▶ **Your goal**
An exact reproduction of all entries is required.

▶ **Provided data**
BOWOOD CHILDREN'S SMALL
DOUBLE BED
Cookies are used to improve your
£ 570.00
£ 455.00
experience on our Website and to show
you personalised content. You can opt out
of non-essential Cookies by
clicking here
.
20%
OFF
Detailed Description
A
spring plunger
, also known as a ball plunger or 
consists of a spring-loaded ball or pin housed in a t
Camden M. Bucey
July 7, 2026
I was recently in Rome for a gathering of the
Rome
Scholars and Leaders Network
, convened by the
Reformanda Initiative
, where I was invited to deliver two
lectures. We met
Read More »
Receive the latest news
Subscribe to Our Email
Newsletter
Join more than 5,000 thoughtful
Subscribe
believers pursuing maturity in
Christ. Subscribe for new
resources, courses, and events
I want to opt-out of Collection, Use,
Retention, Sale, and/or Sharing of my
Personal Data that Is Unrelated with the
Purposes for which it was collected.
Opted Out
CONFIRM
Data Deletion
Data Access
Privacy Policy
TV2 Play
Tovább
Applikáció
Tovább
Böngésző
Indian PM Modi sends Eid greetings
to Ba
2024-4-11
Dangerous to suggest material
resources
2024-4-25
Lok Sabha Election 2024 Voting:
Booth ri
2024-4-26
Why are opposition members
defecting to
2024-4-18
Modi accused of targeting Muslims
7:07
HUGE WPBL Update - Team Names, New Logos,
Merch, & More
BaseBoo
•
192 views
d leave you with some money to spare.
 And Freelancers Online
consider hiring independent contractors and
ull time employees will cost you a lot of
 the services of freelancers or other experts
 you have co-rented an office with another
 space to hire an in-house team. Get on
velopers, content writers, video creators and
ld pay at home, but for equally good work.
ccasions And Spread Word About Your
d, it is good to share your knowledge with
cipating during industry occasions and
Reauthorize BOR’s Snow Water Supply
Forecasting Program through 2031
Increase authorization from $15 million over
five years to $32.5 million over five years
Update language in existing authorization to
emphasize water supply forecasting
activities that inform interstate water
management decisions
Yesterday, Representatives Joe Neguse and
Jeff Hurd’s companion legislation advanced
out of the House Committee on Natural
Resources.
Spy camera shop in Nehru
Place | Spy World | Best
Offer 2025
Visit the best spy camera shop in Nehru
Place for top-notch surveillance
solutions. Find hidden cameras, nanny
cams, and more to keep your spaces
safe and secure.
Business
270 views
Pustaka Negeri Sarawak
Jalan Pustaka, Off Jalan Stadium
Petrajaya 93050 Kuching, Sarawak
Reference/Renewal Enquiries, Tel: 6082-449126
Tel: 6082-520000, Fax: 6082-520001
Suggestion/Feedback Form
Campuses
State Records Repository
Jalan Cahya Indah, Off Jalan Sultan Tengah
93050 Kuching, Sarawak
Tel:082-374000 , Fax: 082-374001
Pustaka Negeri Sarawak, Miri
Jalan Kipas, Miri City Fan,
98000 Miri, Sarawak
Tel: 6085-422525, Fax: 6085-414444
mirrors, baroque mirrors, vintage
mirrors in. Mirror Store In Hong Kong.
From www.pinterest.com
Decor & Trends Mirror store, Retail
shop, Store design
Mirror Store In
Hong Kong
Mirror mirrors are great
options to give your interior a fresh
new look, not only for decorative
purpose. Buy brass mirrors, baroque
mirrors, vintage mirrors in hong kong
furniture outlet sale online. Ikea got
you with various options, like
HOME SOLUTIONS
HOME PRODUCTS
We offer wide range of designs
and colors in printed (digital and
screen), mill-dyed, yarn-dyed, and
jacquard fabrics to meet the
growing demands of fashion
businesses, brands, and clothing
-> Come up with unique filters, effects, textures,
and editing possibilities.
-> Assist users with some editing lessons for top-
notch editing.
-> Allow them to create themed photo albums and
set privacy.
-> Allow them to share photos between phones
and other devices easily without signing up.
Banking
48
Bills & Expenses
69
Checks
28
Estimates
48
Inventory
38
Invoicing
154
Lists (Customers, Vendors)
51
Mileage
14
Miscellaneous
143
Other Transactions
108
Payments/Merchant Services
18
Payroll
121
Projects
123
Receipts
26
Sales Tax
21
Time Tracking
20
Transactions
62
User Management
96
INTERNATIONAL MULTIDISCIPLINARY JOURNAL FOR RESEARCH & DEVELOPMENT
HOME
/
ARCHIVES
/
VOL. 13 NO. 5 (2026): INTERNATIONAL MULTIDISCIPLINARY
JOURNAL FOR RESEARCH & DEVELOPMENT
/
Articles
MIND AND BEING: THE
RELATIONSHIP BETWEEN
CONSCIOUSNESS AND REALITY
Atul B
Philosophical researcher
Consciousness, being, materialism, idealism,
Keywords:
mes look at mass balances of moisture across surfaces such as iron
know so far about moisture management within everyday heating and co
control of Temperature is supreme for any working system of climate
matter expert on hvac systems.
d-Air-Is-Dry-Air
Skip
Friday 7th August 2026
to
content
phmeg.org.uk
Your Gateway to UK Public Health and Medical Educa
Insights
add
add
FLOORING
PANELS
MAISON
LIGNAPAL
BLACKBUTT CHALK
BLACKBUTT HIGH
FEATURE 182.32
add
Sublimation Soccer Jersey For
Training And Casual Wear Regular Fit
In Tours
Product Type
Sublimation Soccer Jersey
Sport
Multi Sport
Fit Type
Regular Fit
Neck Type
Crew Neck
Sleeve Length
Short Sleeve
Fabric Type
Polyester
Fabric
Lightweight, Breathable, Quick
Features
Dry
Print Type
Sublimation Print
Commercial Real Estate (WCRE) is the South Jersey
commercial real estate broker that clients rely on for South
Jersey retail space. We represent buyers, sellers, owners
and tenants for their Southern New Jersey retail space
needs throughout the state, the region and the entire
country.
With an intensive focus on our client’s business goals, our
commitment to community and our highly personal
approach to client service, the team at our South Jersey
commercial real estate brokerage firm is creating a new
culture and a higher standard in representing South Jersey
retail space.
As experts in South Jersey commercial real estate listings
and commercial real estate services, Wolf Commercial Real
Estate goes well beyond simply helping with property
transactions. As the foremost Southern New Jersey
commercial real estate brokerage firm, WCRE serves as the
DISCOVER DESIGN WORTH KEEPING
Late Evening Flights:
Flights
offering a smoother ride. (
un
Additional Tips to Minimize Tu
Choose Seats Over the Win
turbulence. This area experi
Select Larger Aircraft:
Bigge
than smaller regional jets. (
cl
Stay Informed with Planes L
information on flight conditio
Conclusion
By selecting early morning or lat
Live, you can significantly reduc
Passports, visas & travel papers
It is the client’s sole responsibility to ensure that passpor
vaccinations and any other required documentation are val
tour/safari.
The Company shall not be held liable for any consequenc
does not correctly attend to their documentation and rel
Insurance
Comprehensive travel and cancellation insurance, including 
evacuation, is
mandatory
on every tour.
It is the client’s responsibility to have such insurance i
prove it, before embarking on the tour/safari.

▶ **Response to this task**
BOWOOD CHILDREN'S SMALL
DOUBLE BED
Cookies are used to improve your
£ 570.00
£ 455.00
experience on our Website and to show
you personalised content. You can opt out
of non-essential Cookies by
clicking here
.
20%
OFF
Detailed Description
A
spring plunger
, also known as a ball plunger or 
consists of a spring-loaded ball or pin housed in a t
Camden M. Bucey
July 7, 2026
I was recently in Rome for a gathering of the
Rome
Scholars and Leaders Network
, convened by the
Reformanda Initiative
, where I was invited to deliver two
lectures. We met
Read More »
Receive the latest news
Subscribe to Our Email
Newsletter
Join more than 5,000 thoughtful
Subscribe
believers pursuing maturity in
Christ. Subscribe for new
resources, courses, and events
I want to opt-out of Collection, Use,
Retention, Sale, and/or Sharing of my
Personal Data that Is Unrelated with the
Purposes for which it was collected.
Opted Out
CONFIRM
Data Deletion
Data Access
Privacy Policy
TV2 Play
Tovább
Applikáció
Tovább
Böngésző
Indian PM Modi sends Eid greetings
to Ba
2024-4-11
Dangerous to suggest material
resources
2024-4-25
Lok Sabha Election 2024 Voting:
Booth ri
2024-4-26
Why are opposition members
defecting to
2024-4-18
Modi accused of targeting Muslims
7:07
HUGE WPBL Update - Team Names, New Logos,
Merch, & More
BaseBoo
•
192 views
d leave you with some money to spare.
 And Freelancers Online
consider hiring independent contractors and
ull time employees will cost you a lot of
 the services of freelancers or other experts
 you have co-rented an office with another
 space to hire an in-house team. Get on
velopers, content writers, video creators and
ld pay at home, but for equally good work.
ccasions And Spread Word About Your
d, it is good to share your knowledge with
cipating during industry occasions and
Reauthorize BOR’s Snow Water Supply
Forecasting Program through 2031
Increase authorization from $15 million over
five years to $32.5 million over five years
Update language in existing authorization to
emphasize water supply forecasting
activities that inform interstate water
management decisions
Yesterday, Representatives Joe Neguse and
Jeff Hurd’s companion legislation advanced
out of the House Committee on Natural
Resources.
Spy camera shop in Nehru
Place | Spy World | Best
Offer 2025
Visit the best spy camera shop in Nehru
Place for top-notch surveillance
solutions. Find hidden cameras, nanny
cams, and more to keep your spaces
safe and secure.
Business
270 views
Pustaka Negeri Sarawak
Jalan Pustaka, Off Jalan Stadium
Petrajaya 93050 Kuching, Sarawak
Reference/Renewal Enquiries, Tel: 6082-449126
Tel: 6082-520000, Fax: 6082-520001
Suggestion/Feedback Form
Campuses
State Records Repository
Jalan Cahya Indah, Off Jalan Sultan Tengah
93050 Kuching, Sarawak
Tel:082-374000 , Fax: 082-374001
Pustaka Negeri Sarawak, Miri
Jalan Kipas, Miri City Fan,
98000 Miri, Sarawak
Tel: 6085-422525, Fax: 6085-414444
mirrors, baroque mirrors, vintage
mirrors in. Mirror Store In Hong Kong.
From www.pinterest.com
Decor & Trends Mirror store, Retail
shop, Store design
Mirror Store In
Hong Kong
Mirror mirrors are great
options to give your interior a fresh
new look, not only for decorative
purpose. Buy brass mirrors, baroque
mirrors, vintage mirrors in hong kong
furniture outlet sale online. Ikea got
you with various options, like
HOME SOLUTIONS
HOME PRODUCTS
We offer wide range of designs
and colors in printed (digital and
screen), mill-dyed, yarn-dyed, and
jacquard fabrics to meet the
growing demands of fashion
businesses, brands, and clothing
-> Come up with unique filters, effects, textures,
and editing possibilities.
-> Assist users with some editing lessons for top-
notch editing.
-> Allow them to create themed photo albums and
set privacy.
-> Allow them to share photos between phones
and other devices easily without signing up.
Banking
48
Bills & Expenses
69
Checks
28
Estimates
48
Inventory
38
Invoicing
154
Lists (Customers, Vendors)
51
Mileage
14
Miscellaneous
143
Other Transactions
108
Payments/Merchant Services
18
Payroll
121
Projects
123
Receipts
26
Sales Tax
21
Time Tracking
20
Transactions
62
User Management
96
INTERNATIONAL MULTIDISCIPLINARY JOURNAL FOR RESEARCH & DEVELOPMENT
HOME
/
ARCHIVES
/
VOL. 13 NO. 5 (2026): INTERNATIONAL MULTIDISCIPLINARY
JOURNAL FOR RESEARCH & DEVELOPMENT
/
Articles
MIND AND BEING: THE
RELATIONSHIP BETWEEN
CONSCIOUSNESS AND REALITY
Atul B
Philosophical researcher
Consciousness, being, materialism, idealism,
Keywords:
mes look at mass balances of moisture across surfaces such as iron
know so far about moisture management within everyday heating and co
control of Temperature is supreme for any working system of climate
matter expert on hvac systems.
d-Air-Is-Dry-Air
Skip
Friday 7th August 2026
to
content
phmeg.org.uk
Your Gateway to UK Public Health and Medical Educa
Insights
add
add
FLOORING
PANELS
MAISON
LIGNAPAL
BLACKBUTT CHALK
BLACKBUTT HIGH
FEATURE 182.32
add
Sublimation Soccer Jersey For
Training And Casual Wear Regular Fit
In Tours
Product Type
Sublimation Soccer Jersey
Sport
Multi Sport
Fit Type
Regular Fit
Neck Type
Crew Neck
Sleeve Length
Short Sleeve
Fabric Type
Polyester
Fabric
Lightweight, Breathable, Quick
Features
Dry
Print Type
Sublimation Print
Commercial Real Estate (WCRE) is the South Jersey
commercial real estate broker that clients rely on for South
Jersey retail space. We represent buyers, sellers, owners
and tenants for their Southern New Jersey retail space
needs throughout the state, the region and the entire
country.
With an intensive focus on our client’s business goals, our
commitment to community and our highly personal
approach to client service, the team at our South Jersey
commercial real estate brokerage firm is creating a new
culture and a higher standard in representing South Jersey
retail space.
As experts in South Jersey commercial real estate listings
and commercial real estate services, Wolf Commercial Real
Estate goes well beyond simply helping with property
transactions. As the foremost Southern New Jersey
commercial real estate brokerage firm, WCRE serves as the
DISCOVER DESIGN WORTH KEEPING
Late Evening Flights:
Flights
offering a smoother ride. (
un
Additional Tips to Minimize Tu
Choose Seats Over the Win
turbulence. This area experi
Select Larger Aircraft:
Bigge
than smaller regional jets. (
cl
Stay Informed with Planes L
information on flight conditio
Conclusion
By selecting early morning or lat
Live, you can significantly reduc
Passports, visas & travel papers
It is the client’s sole responsibility to ensure that passpor
vaccinations and any other required documentation are val
tour/safari.
The Company shall not be held liable for any consequenc
does not correctly attend to their documentation and rel
Insurance
Comprehensive travel and cancellation insurance, including 
evacuation, is
mandatory
on every tour.
It is the client’s responsibility to have such insurance i
prove it, before embarking on the tour/safari.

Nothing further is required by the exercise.